━━ Given records

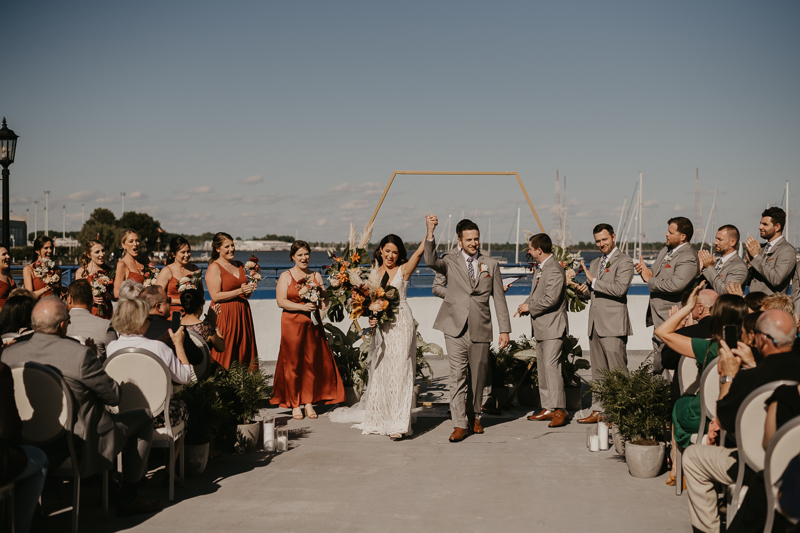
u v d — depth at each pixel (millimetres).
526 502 4016
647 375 4797
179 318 4996
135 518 3762
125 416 3785
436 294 6324
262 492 4227
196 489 4293
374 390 5824
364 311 5691
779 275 5742
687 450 3432
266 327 9609
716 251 6176
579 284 6648
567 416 6375
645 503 3988
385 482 4430
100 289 6578
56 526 3641
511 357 7008
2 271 6805
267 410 6863
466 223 5918
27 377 3357
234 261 6762
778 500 2572
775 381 2910
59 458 3484
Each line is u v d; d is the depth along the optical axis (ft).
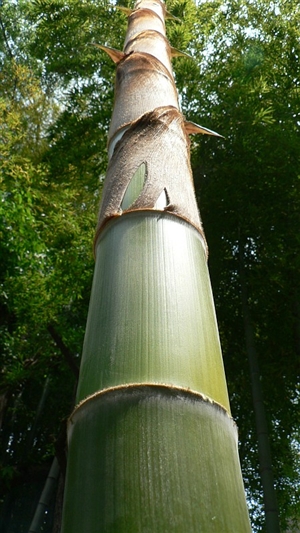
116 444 2.95
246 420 18.58
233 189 16.71
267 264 17.26
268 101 17.81
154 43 7.19
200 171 17.49
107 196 4.59
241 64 18.17
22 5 37.40
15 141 25.91
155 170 4.58
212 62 19.31
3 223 21.80
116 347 3.42
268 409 18.39
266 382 18.06
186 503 2.73
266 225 16.87
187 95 17.85
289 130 16.81
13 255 22.15
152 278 3.81
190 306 3.73
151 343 3.40
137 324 3.51
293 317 16.90
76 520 2.80
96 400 3.21
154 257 3.97
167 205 4.37
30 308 20.80
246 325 15.97
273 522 12.33
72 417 3.33
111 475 2.84
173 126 5.15
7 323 27.22
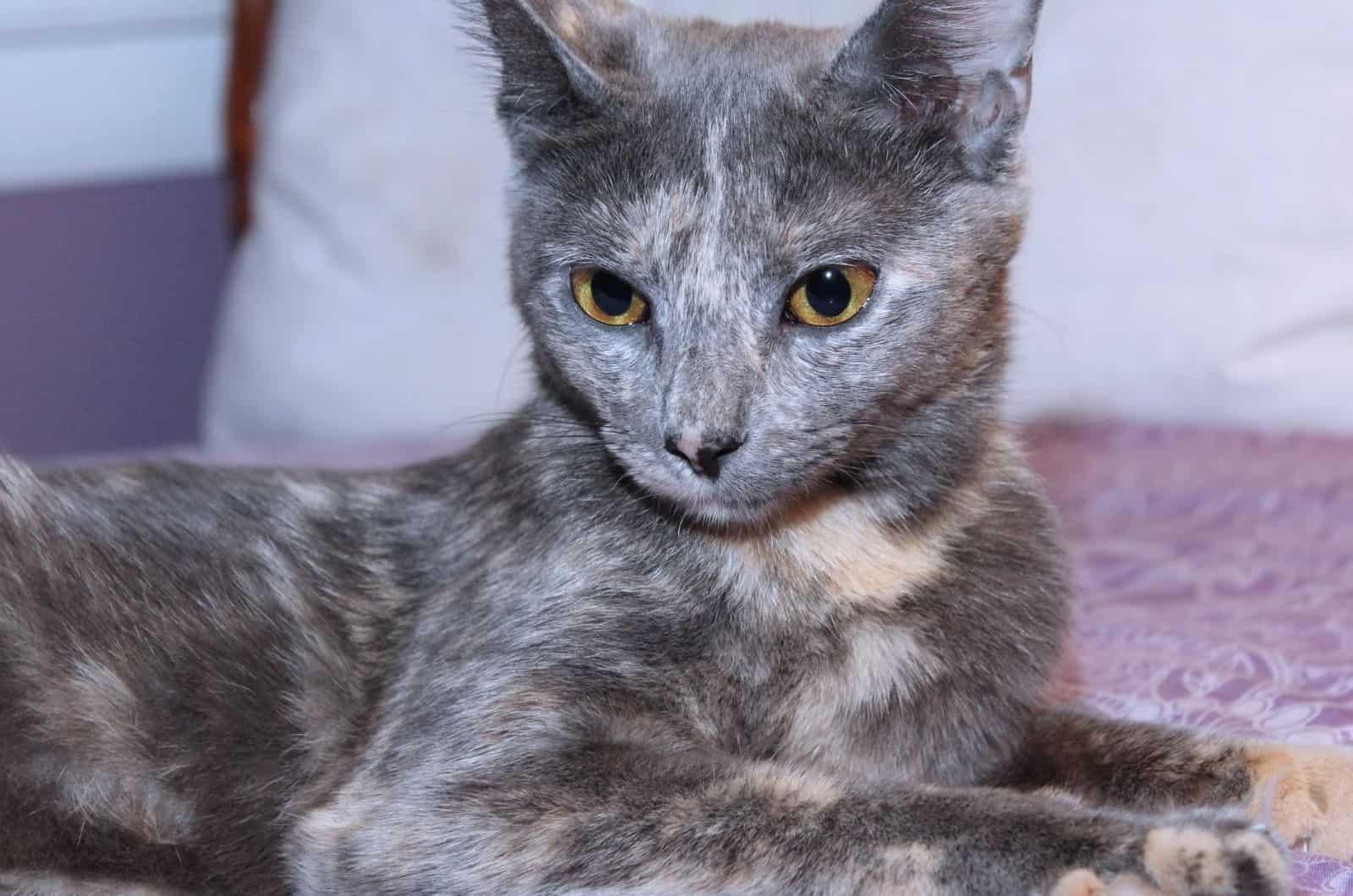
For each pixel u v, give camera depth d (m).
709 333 0.45
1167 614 0.55
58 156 0.91
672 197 0.45
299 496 0.50
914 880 0.41
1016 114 0.46
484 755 0.44
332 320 0.79
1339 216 0.69
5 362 0.90
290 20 0.82
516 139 0.48
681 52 0.48
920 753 0.46
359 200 0.79
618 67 0.48
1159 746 0.47
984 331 0.47
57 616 0.47
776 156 0.45
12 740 0.46
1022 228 0.47
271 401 0.80
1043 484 0.50
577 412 0.47
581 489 0.47
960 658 0.46
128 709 0.46
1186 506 0.63
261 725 0.47
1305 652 0.51
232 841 0.47
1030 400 0.71
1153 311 0.71
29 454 0.91
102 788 0.46
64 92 0.90
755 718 0.45
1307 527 0.60
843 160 0.45
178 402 0.94
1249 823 0.41
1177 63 0.70
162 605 0.47
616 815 0.42
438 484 0.50
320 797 0.46
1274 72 0.70
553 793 0.43
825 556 0.46
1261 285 0.70
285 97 0.81
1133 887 0.40
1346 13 0.69
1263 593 0.56
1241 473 0.65
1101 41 0.71
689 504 0.45
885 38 0.45
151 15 0.90
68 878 0.46
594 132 0.46
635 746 0.43
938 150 0.46
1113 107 0.71
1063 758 0.47
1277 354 0.70
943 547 0.46
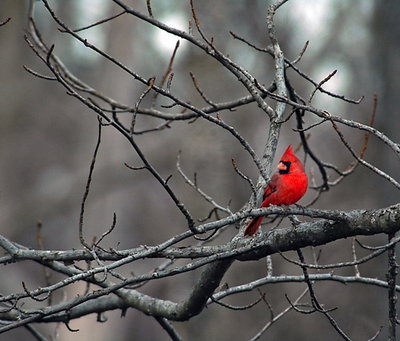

━━━━

Print, please, exactly the lines from the one holding "1030 400 0.71" through the final line of the data, both included, while leaving out each picture.

1030 400 0.71
1153 311 0.71
29 454 0.91
102 788 0.46
64 92 0.90
755 718 0.45
1307 527 0.60
843 160 0.45
178 402 0.94
1249 823 0.41
1177 63 0.70
162 605 0.47
616 815 0.42
438 484 0.50
320 797 0.46
1274 72 0.70
553 793 0.43
825 556 0.46
1261 285 0.70
285 97 0.81
1133 887 0.40
1346 13 0.69
1263 593 0.56
1241 473 0.65
1101 41 0.71
689 504 0.45
885 38 0.45
151 15 0.90
68 878 0.46
594 132 0.46
635 746 0.43
938 150 0.46
1113 107 0.71
1063 758 0.47
1277 354 0.70
943 547 0.46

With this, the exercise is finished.